__What needs to be done__. Transcribe exactly the lines from the first line of the records through the line containing "(at 168.91 74.93)", and leave out every picture.
# # #
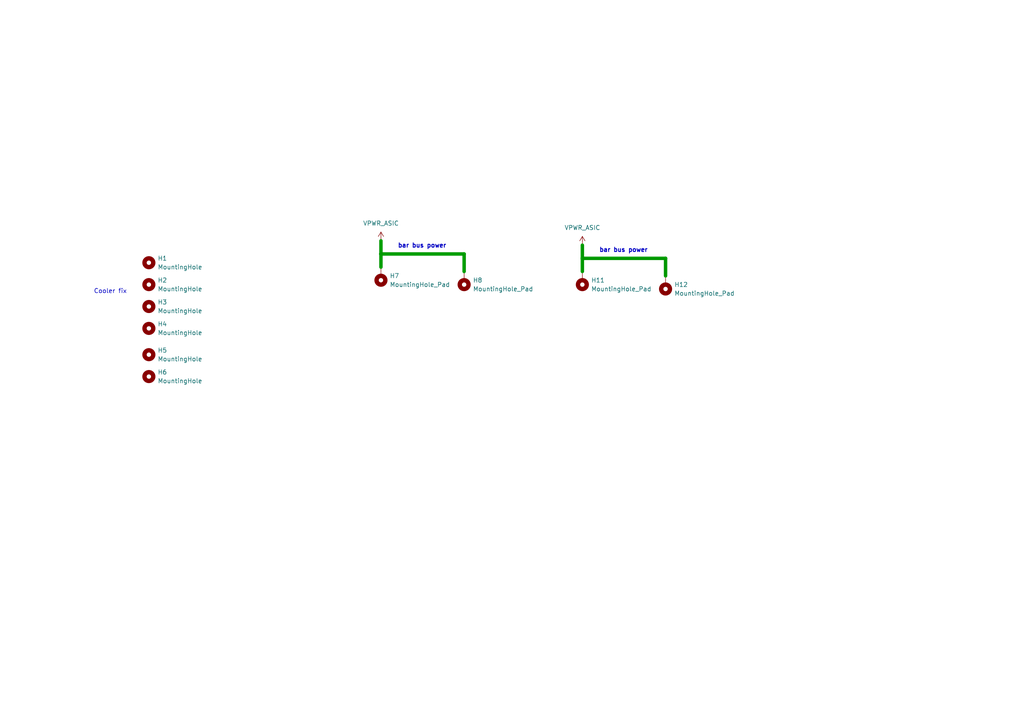
<source format=kicad_sch>
(kicad_sch
	(version 20231120)
	(generator "eeschema")
	(generator_version "8.0")
	(uuid "7ae550a5-dec6-472d-be3d-7fea584ce3ae")
	(paper "A4")
	
	(junction
		(at 110.49 73.66)
		(diameter 0)
		(color 0 0 0 0)
		(uuid "83b78ee0-6fe4-4487-b5f2-7374136dfd7c")
	)
	(junction
		(at 168.91 74.93)
		(diameter 0)
		(color 0 0 0 0)
		(uuid "ff83f002-8a71-4915-94b9-cc026cf6a5ce")
	)
	(wire
		(pts
			(xy 193.04 80.01) (xy 193.04 74.93)
		)
		(stroke
			(width 1)
			(type default)
		)
		(uuid "140fb15c-33a8-47f8-845f-3c3c05dbfa82")
	)
	(wire
		(pts
			(xy 134.62 73.66) (xy 110.49 73.66)
		)
		(stroke
			(width 1)
			(type default)
		)
		(uuid "2d79b88c-c222-4194-b5c5-0dc25be1d4a1")
	)
	(wire
		(pts
			(xy 134.62 78.74) (xy 134.62 73.66)
		)
		(stroke
			(width 1)
			(type default)
		)
		(uuid "4e45de2c-cf7b-4d9b-9e49-9f3ad8912d22")
	)
	(wire
		(pts
			(xy 110.49 73.66) (xy 110.49 77.47)
		)
		(stroke
			(width 1)
			(type default)
		)
		(uuid "67a7a554-5458-4f01-8cff-2a46f1b3c05a")
	)
	(wire
		(pts
			(xy 168.91 74.93) (xy 168.91 78.74)
		)
		(stroke
			(width 1)
			(type default)
		)
		(uuid "ce32adf3-50d2-455f-819d-2246b4ec15a1")
	)
	(wire
		(pts
			(xy 110.49 69.85) (xy 110.49 73.66)
		)
		(stroke
			(width 1)
			(type default)
		)
		(uuid "d29278ff-433e-4021-8c71-f0f0ddcdb75c")
	)
	(wire
		(pts
			(xy 193.04 74.93) (xy 168.91 74.93)
		)
		(stroke
			(width 1)
			(type default)
		)
		(uuid "f86df513-67d9-42f6-ae79-964d6af2ad0a")
	)
	(wire
		(pts
			(xy 168.91 71.12) (xy 168.91 74.93)
		)
		(stroke
			(width 1)
			(type default)
		)
		(uuid "fc249210-519c-4019-839e-a910a5d0badf")
	)
	(text "Cooler fix"
		(exclude_from_sim no)
		(at 32.004 84.582 0)
		(effects
			(font
				(size 1.27 1.27)
			)
		)
		(uuid "41bdeeb3-b5db-421e-8f42-56d0b2961f59")
	)
	(text "bar bus power"
		(exclude_from_sim no)
		(at 122.428 71.374 0)
		(effects
			(font
				(size 1.27 1.27)
				(thickness 0.254)
				(bold yes)
			)
		)
		(uuid "901a226d-a1e3-4173-9a4e-af619857d695")
	)
	(text "bar bus power"
		(exclude_from_sim no)
		(at 180.848 72.644 0)
		(effects
			(font
				(size 1.27 1.27)
				(thickness 0.254)
				(bold yes)
			)
		)
		(uuid "b9ca53df-0cb1-473f-92fd-2ceb7f3f0e12")
	)
	(symbol
		(lib_id "Mechanical:MountingHole")
		(at 43.18 88.9 0)
		(unit 1)
		(exclude_from_sim no)
		(in_bom yes)
		(on_board yes)
		(dnp no)
		(fields_autoplaced yes)
		(uuid "1899d64a-2af7-440a-a22d-8e3b81fc1890")
		(property "Reference" "H3"
			(at 45.72 87.6299 0)
			(effects
				(font
					(size 1.27 1.27)
				)
				(justify left)
			)
		)
		(property "Value" "MountingHole"
			(at 45.72 90.1699 0)
			(effects
				(font
					(size 1.27 1.27)
				)
				(justify left)
			)
		)
		(property "Footprint" "MountingHole:MountingHole_3.2mm_M3_ISO7380"
			(at 43.18 88.9 0)
			(effects
				(font
					(size 1.27 1.27)
				)
				(hide yes)
			)
		)
		(property "Datasheet" "~"
			(at 43.18 88.9 0)
			(effects
				(font
					(size 1.27 1.27)
				)
				(hide yes)
			)
		)
		(property "Description" "Mounting Hole without connection"
			(at 43.18 88.9 0)
			(effects
				(font
					(size 1.27 1.27)
				)
				(hide yes)
			)
		)
		(instances
			(project "EKO_Miner_BM1366-13xx_16-01A"
				(path "/3cb1ca80-ec7c-407a-b979-0acbe6bdb21d/43e4716b-c739-4e93-bc00-e56fdd658672"
					(reference "H3")
					(unit 1)
				)
			)
		)
	)
	(symbol
		(lib_id "Mechanical:MountingHole_Pad")
		(at 134.62 81.28 180)
		(unit 1)
		(exclude_from_sim yes)
		(in_bom no)
		(on_board yes)
		(dnp no)
		(fields_autoplaced yes)
		(uuid "22ab640b-3eac-4280-9dbf-7b71e68bfd92")
		(property "Reference" "H8"
			(at 137.16 81.2799 0)
			(effects
				(font
					(size 1.27 1.27)
				)
				(justify right)
			)
		)
		(property "Value" "MountingHole_Pad"
			(at 137.16 83.8199 0)
			(effects
				(font
					(size 1.27 1.27)
				)
				(justify right)
			)
		)
		(property "Footprint" "EKO_Miner_ASIClib:SMTSO-M3-3ET"
			(at 134.62 81.28 0)
			(effects
				(font
					(size 1.27 1.27)
				)
				(hide yes)
			)
		)
		(property "Datasheet" "~"
			(at 134.62 81.28 0)
			(effects
				(font
					(size 1.27 1.27)
				)
				(hide yes)
			)
		)
		(property "Description" "Mounting Hole with connection"
			(at 134.62 81.28 0)
			(effects
				(font
					(size 1.27 1.27)
				)
				(hide yes)
			)
		)
		(pin "1"
			(uuid "4da610ea-7b9f-48f6-a489-7e4599bf4b7d")
		)
		(instances
			(project "EKO_Miner_BM1366-13xx_16-01A"
				(path "/3cb1ca80-ec7c-407a-b979-0acbe6bdb21d/43e4716b-c739-4e93-bc00-e56fdd658672"
					(reference "H8")
					(unit 1)
				)
			)
		)
	)
	(symbol
		(lib_id "Mechanical:MountingHole_Pad")
		(at 193.04 82.55 180)
		(unit 1)
		(exclude_from_sim yes)
		(in_bom no)
		(on_board yes)
		(dnp no)
		(fields_autoplaced yes)
		(uuid "2629c5a0-f21d-409e-845b-d3ec6bfa3f33")
		(property "Reference" "H12"
			(at 195.58 82.5499 0)
			(effects
				(font
					(size 1.27 1.27)
				)
				(justify right)
			)
		)
		(property "Value" "MountingHole_Pad"
			(at 195.58 85.0899 0)
			(effects
				(font
					(size 1.27 1.27)
				)
				(justify right)
			)
		)
		(property "Footprint" "EKO_Miner_ASIClib:SMTSO-M3-3ET"
			(at 193.04 82.55 0)
			(effects
				(font
					(size 1.27 1.27)
				)
				(hide yes)
			)
		)
		(property "Datasheet" "~"
			(at 193.04 82.55 0)
			(effects
				(font
					(size 1.27 1.27)
				)
				(hide yes)
			)
		)
		(property "Description" "Mounting Hole with connection"
			(at 193.04 82.55 0)
			(effects
				(font
					(size 1.27 1.27)
				)
				(hide yes)
			)
		)
		(pin "1"
			(uuid "b22fa25f-222f-4fbc-9715-b714d8b844dd")
		)
		(instances
			(project "EKO_Miner_BM1366-13xx_16-01A"
				(path "/3cb1ca80-ec7c-407a-b979-0acbe6bdb21d/43e4716b-c739-4e93-bc00-e56fdd658672"
					(reference "H12")
					(unit 1)
				)
			)
		)
	)
	(symbol
		(lib_id "Mechanical:MountingHole_Pad")
		(at 168.91 81.28 180)
		(unit 1)
		(exclude_from_sim yes)
		(in_bom no)
		(on_board yes)
		(dnp no)
		(fields_autoplaced yes)
		(uuid "496babdf-2fd9-432c-bc85-1ac384f7ca3a")
		(property "Reference" "H11"
			(at 171.45 81.2799 0)
			(effects
				(font
					(size 1.27 1.27)
				)
				(justify right)
			)
		)
		(property "Value" "MountingHole_Pad"
			(at 171.45 83.8199 0)
			(effects
				(font
					(size 1.27 1.27)
				)
				(justify right)
			)
		)
		(property "Footprint" "EKO_Miner_ASIClib:SMTSO-M3-3ET"
			(at 168.91 81.28 0)
			(effects
				(font
					(size 1.27 1.27)
				)
				(hide yes)
			)
		)
		(property "Datasheet" "~"
			(at 168.91 81.28 0)
			(effects
				(font
					(size 1.27 1.27)
				)
				(hide yes)
			)
		)
		(property "Description" "Mounting Hole with connection"
			(at 168.91 81.28 0)
			(effects
				(font
					(size 1.27 1.27)
				)
				(hide yes)
			)
		)
		(pin "1"
			(uuid "66b7bbf9-8f74-499f-aee1-ac37c404a5d0")
		)
		(instances
			(project "EKO_Miner_BM1366-13xx_16-01A"
				(path "/3cb1ca80-ec7c-407a-b979-0acbe6bdb21d/43e4716b-c739-4e93-bc00-e56fdd658672"
					(reference "H11")
					(unit 1)
				)
			)
		)
	)
	(symbol
		(lib_id "Mechanical:MountingHole_Pad")
		(at 110.49 80.01 180)
		(unit 1)
		(exclude_from_sim yes)
		(in_bom no)
		(on_board yes)
		(dnp no)
		(fields_autoplaced yes)
		(uuid "49e8515b-c77c-41ed-858f-fb6c8edf1662")
		(property "Reference" "H7"
			(at 113.03 80.0099 0)
			(effects
				(font
					(size 1.27 1.27)
				)
				(justify right)
			)
		)
		(property "Value" "MountingHole_Pad"
			(at 113.03 82.5499 0)
			(effects
				(font
					(size 1.27 1.27)
				)
				(justify right)
			)
		)
		(property "Footprint" "EKO_Miner_ASIClib:SMTSO-M3-3ET"
			(at 110.49 80.01 0)
			(effects
				(font
					(size 1.27 1.27)
				)
				(hide yes)
			)
		)
		(property "Datasheet" "~"
			(at 110.49 80.01 0)
			(effects
				(font
					(size 1.27 1.27)
				)
				(hide yes)
			)
		)
		(property "Description" "Mounting Hole with connection"
			(at 110.49 80.01 0)
			(effects
				(font
					(size 1.27 1.27)
				)
				(hide yes)
			)
		)
		(pin "1"
			(uuid "6fa78b09-b8f3-43d2-9e25-caf1f1ae5b8f")
		)
		(instances
			(project "EKO_Miner_BM1366-13xx_16-01A"
				(path "/3cb1ca80-ec7c-407a-b979-0acbe6bdb21d/43e4716b-c739-4e93-bc00-e56fdd658672"
					(reference "H7")
					(unit 1)
				)
			)
		)
	)
	(symbol
		(lib_id "power:VDD")
		(at 110.49 69.85 0)
		(unit 1)
		(exclude_from_sim no)
		(in_bom yes)
		(on_board yes)
		(dnp no)
		(fields_autoplaced yes)
		(uuid "666168a1-e32f-4e3a-ac3c-5c6930a8c657")
		(property "Reference" "#PWR0461"
			(at 110.49 73.66 0)
			(effects
				(font
					(size 1.27 1.27)
				)
				(hide yes)
			)
		)
		(property "Value" "VPWR_ASIC"
			(at 110.49 64.77 0)
			(effects
				(font
					(size 1.27 1.27)
				)
			)
		)
		(property "Footprint" ""
			(at 110.49 69.85 0)
			(effects
				(font
					(size 1.27 1.27)
				)
				(hide yes)
			)
		)
		(property "Datasheet" ""
			(at 110.49 69.85 0)
			(effects
				(font
					(size 1.27 1.27)
				)
				(hide yes)
			)
		)
		(property "Description" "Power symbol creates a global label with name \"VDD\""
			(at 110.49 69.85 0)
			(effects
				(font
					(size 1.27 1.27)
				)
				(hide yes)
			)
		)
		(pin "1"
			(uuid "b230ab4a-e4ea-4169-a5ab-cc79759d5f57")
		)
		(instances
			(project "EKO_Miner_BM1366-13xx_16-01A"
				(path "/3cb1ca80-ec7c-407a-b979-0acbe6bdb21d/43e4716b-c739-4e93-bc00-e56fdd658672"
					(reference "#PWR0461")
					(unit 1)
				)
			)
		)
	)
	(symbol
		(lib_id "power:VDD")
		(at 168.91 71.12 0)
		(unit 1)
		(exclude_from_sim no)
		(in_bom yes)
		(on_board yes)
		(dnp no)
		(fields_autoplaced yes)
		(uuid "75ec2fda-d604-4213-ae29-4a0fc2dd4097")
		(property "Reference" "#PWR099"
			(at 168.91 74.93 0)
			(effects
				(font
					(size 1.27 1.27)
				)
				(hide yes)
			)
		)
		(property "Value" "VPWR_ASIC"
			(at 168.91 66.04 0)
			(effects
				(font
					(size 1.27 1.27)
				)
			)
		)
		(property "Footprint" ""
			(at 168.91 71.12 0)
			(effects
				(font
					(size 1.27 1.27)
				)
				(hide yes)
			)
		)
		(property "Datasheet" ""
			(at 168.91 71.12 0)
			(effects
				(font
					(size 1.27 1.27)
				)
				(hide yes)
			)
		)
		(property "Description" "Power symbol creates a global label with name \"VDD\""
			(at 168.91 71.12 0)
			(effects
				(font
					(size 1.27 1.27)
				)
				(hide yes)
			)
		)
		(pin "1"
			(uuid "95ecceb2-f401-4c61-ae5e-1b435bdf8301")
		)
		(instances
			(project "EKO_Miner_BM1366-13xx_16-01A"
				(path "/3cb1ca80-ec7c-407a-b979-0acbe6bdb21d/43e4716b-c739-4e93-bc00-e56fdd658672"
					(reference "#PWR099")
					(unit 1)
				)
			)
		)
	)
	(symbol
		(lib_id "Mechanical:MountingHole")
		(at 43.18 95.25 0)
		(unit 1)
		(exclude_from_sim no)
		(in_bom yes)
		(on_board yes)
		(dnp no)
		(fields_autoplaced yes)
		(uuid "91537384-e8ee-4f60-961b-586235681919")
		(property "Reference" "H4"
			(at 45.72 93.9799 0)
			(effects
				(font
					(size 1.27 1.27)
				)
				(justify left)
			)
		)
		(property "Value" "MountingHole"
			(at 45.72 96.5199 0)
			(effects
				(font
					(size 1.27 1.27)
				)
				(justify left)
			)
		)
		(property "Footprint" "MountingHole:MountingHole_3.2mm_M3_ISO7380"
			(at 43.18 95.25 0)
			(effects
				(font
					(size 1.27 1.27)
				)
				(hide yes)
			)
		)
		(property "Datasheet" "~"
			(at 43.18 95.25 0)
			(effects
				(font
					(size 1.27 1.27)
				)
				(hide yes)
			)
		)
		(property "Description" "Mounting Hole without connection"
			(at 43.18 95.25 0)
			(effects
				(font
					(size 1.27 1.27)
				)
				(hide yes)
			)
		)
		(instances
			(project "EKO_Miner_BM1366-13xx_16-01A"
				(path "/3cb1ca80-ec7c-407a-b979-0acbe6bdb21d/43e4716b-c739-4e93-bc00-e56fdd658672"
					(reference "H4")
					(unit 1)
				)
			)
		)
	)
	(symbol
		(lib_id "Mechanical:MountingHole")
		(at 43.18 82.55 0)
		(unit 1)
		(exclude_from_sim no)
		(in_bom yes)
		(on_board yes)
		(dnp no)
		(fields_autoplaced yes)
		(uuid "9269ecba-7b5b-42fe-b4ab-da77e9274d50")
		(property "Reference" "H2"
			(at 45.72 81.2799 0)
			(effects
				(font
					(size 1.27 1.27)
				)
				(justify left)
			)
		)
		(property "Value" "MountingHole"
			(at 45.72 83.8199 0)
			(effects
				(font
					(size 1.27 1.27)
				)
				(justify left)
			)
		)
		(property "Footprint" "MountingHole:MountingHole_3.2mm_M3_ISO7380"
			(at 43.18 82.55 0)
			(effects
				(font
					(size 1.27 1.27)
				)
				(hide yes)
			)
		)
		(property "Datasheet" "~"
			(at 43.18 82.55 0)
			(effects
				(font
					(size 1.27 1.27)
				)
				(hide yes)
			)
		)
		(property "Description" "Mounting Hole without connection"
			(at 43.18 82.55 0)
			(effects
				(font
					(size 1.27 1.27)
				)
				(hide yes)
			)
		)
		(instances
			(project "EKO_Miner_BM1366-13xx_16-01A"
				(path "/3cb1ca80-ec7c-407a-b979-0acbe6bdb21d/43e4716b-c739-4e93-bc00-e56fdd658672"
					(reference "H2")
					(unit 1)
				)
			)
		)
	)
	(symbol
		(lib_id "Mechanical:MountingHole")
		(at 43.18 76.2 0)
		(unit 1)
		(exclude_from_sim no)
		(in_bom yes)
		(on_board yes)
		(dnp no)
		(fields_autoplaced yes)
		(uuid "9f8ba135-7bdb-4cc9-89ee-372b47ac5dd0")
		(property "Reference" "H1"
			(at 45.72 74.9299 0)
			(effects
				(font
					(size 1.27 1.27)
				)
				(justify left)
			)
		)
		(property "Value" "MountingHole"
			(at 45.72 77.4699 0)
			(effects
				(font
					(size 1.27 1.27)
				)
				(justify left)
			)
		)
		(property "Footprint" "MountingHole:MountingHole_3.2mm_M3_ISO7380"
			(at 43.18 76.2 0)
			(effects
				(font
					(size 1.27 1.27)
				)
				(hide yes)
			)
		)
		(property "Datasheet" "~"
			(at 43.18 76.2 0)
			(effects
				(font
					(size 1.27 1.27)
				)
				(hide yes)
			)
		)
		(property "Description" "Mounting Hole without connection"
			(at 43.18 76.2 0)
			(effects
				(font
					(size 1.27 1.27)
				)
				(hide yes)
			)
		)
		(instances
			(project "EKO_Miner_BM1366-13xx_16-01A"
				(path "/3cb1ca80-ec7c-407a-b979-0acbe6bdb21d/43e4716b-c739-4e93-bc00-e56fdd658672"
					(reference "H1")
					(unit 1)
				)
			)
		)
	)
	(symbol
		(lib_id "Mechanical:MountingHole")
		(at 43.18 109.22 0)
		(unit 1)
		(exclude_from_sim no)
		(in_bom yes)
		(on_board yes)
		(dnp no)
		(fields_autoplaced yes)
		(uuid "9f9afa88-db3d-4d9f-acd1-48a695418345")
		(property "Reference" "H6"
			(at 45.72 107.9499 0)
			(effects
				(font
					(size 1.27 1.27)
				)
				(justify left)
			)
		)
		(property "Value" "MountingHole"
			(at 45.72 110.4899 0)
			(effects
				(font
					(size 1.27 1.27)
				)
				(justify left)
			)
		)
		(property "Footprint" "MountingHole:MountingHole_3.2mm_M3_ISO7380"
			(at 43.18 109.22 0)
			(effects
				(font
					(size 1.27 1.27)
				)
				(hide yes)
			)
		)
		(property "Datasheet" "~"
			(at 43.18 109.22 0)
			(effects
				(font
					(size 1.27 1.27)
				)
				(hide yes)
			)
		)
		(property "Description" "Mounting Hole without connection"
			(at 43.18 109.22 0)
			(effects
				(font
					(size 1.27 1.27)
				)
				(hide yes)
			)
		)
		(instances
			(project "EKO_Miner_BM1366-13xx_16-01A"
				(path "/3cb1ca80-ec7c-407a-b979-0acbe6bdb21d/43e4716b-c739-4e93-bc00-e56fdd658672"
					(reference "H6")
					(unit 1)
				)
			)
		)
	)
	(symbol
		(lib_id "Mechanical:MountingHole")
		(at 43.18 102.87 0)
		(unit 1)
		(exclude_from_sim no)
		(in_bom yes)
		(on_board yes)
		(dnp no)
		(fields_autoplaced yes)
		(uuid "eb3d427d-71b3-4b01-87b8-2c447da78543")
		(property "Reference" "H5"
			(at 45.72 101.5999 0)
			(effects
				(font
					(size 1.27 1.27)
				)
				(justify left)
			)
		)
		(property "Value" "MountingHole"
			(at 45.72 104.1399 0)
			(effects
				(font
					(size 1.27 1.27)
				)
				(justify left)
			)
		)
		(property "Footprint" "MountingHole:MountingHole_3.2mm_M3_ISO7380"
			(at 43.18 102.87 0)
			(effects
				(font
					(size 1.27 1.27)
				)
				(hide yes)
			)
		)
		(property "Datasheet" "~"
			(at 43.18 102.87 0)
			(effects
				(font
					(size 1.27 1.27)
				)
				(hide yes)
			)
		)
		(property "Description" "Mounting Hole without connection"
			(at 43.18 102.87 0)
			(effects
				(font
					(size 1.27 1.27)
				)
				(hide yes)
			)
		)
		(instances
			(project "EKO_Miner_BM1366-13xx_16-01A"
				(path "/3cb1ca80-ec7c-407a-b979-0acbe6bdb21d/43e4716b-c739-4e93-bc00-e56fdd658672"
					(reference "H5")
					(unit 1)
				)
			)
		)
	)
)

</source>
# # #
__Result__.
<source format=kicad_sch>
(kicad_sch
	(version 20231120)
	(generator "eeschema")
	(generator_version "8.0")
	(uuid "7ae550a5-dec6-472d-be3d-7fea584ce3ae")
	(paper "A4")
	
	(junction
		(at 110.49 73.66)
		(diameter 0)
		(color 0 0 0 0)
		(uuid "83b78ee0-6fe4-4487-b5f2-7374136dfd7c")
	)
	(junction
		(at 168.91 74.93)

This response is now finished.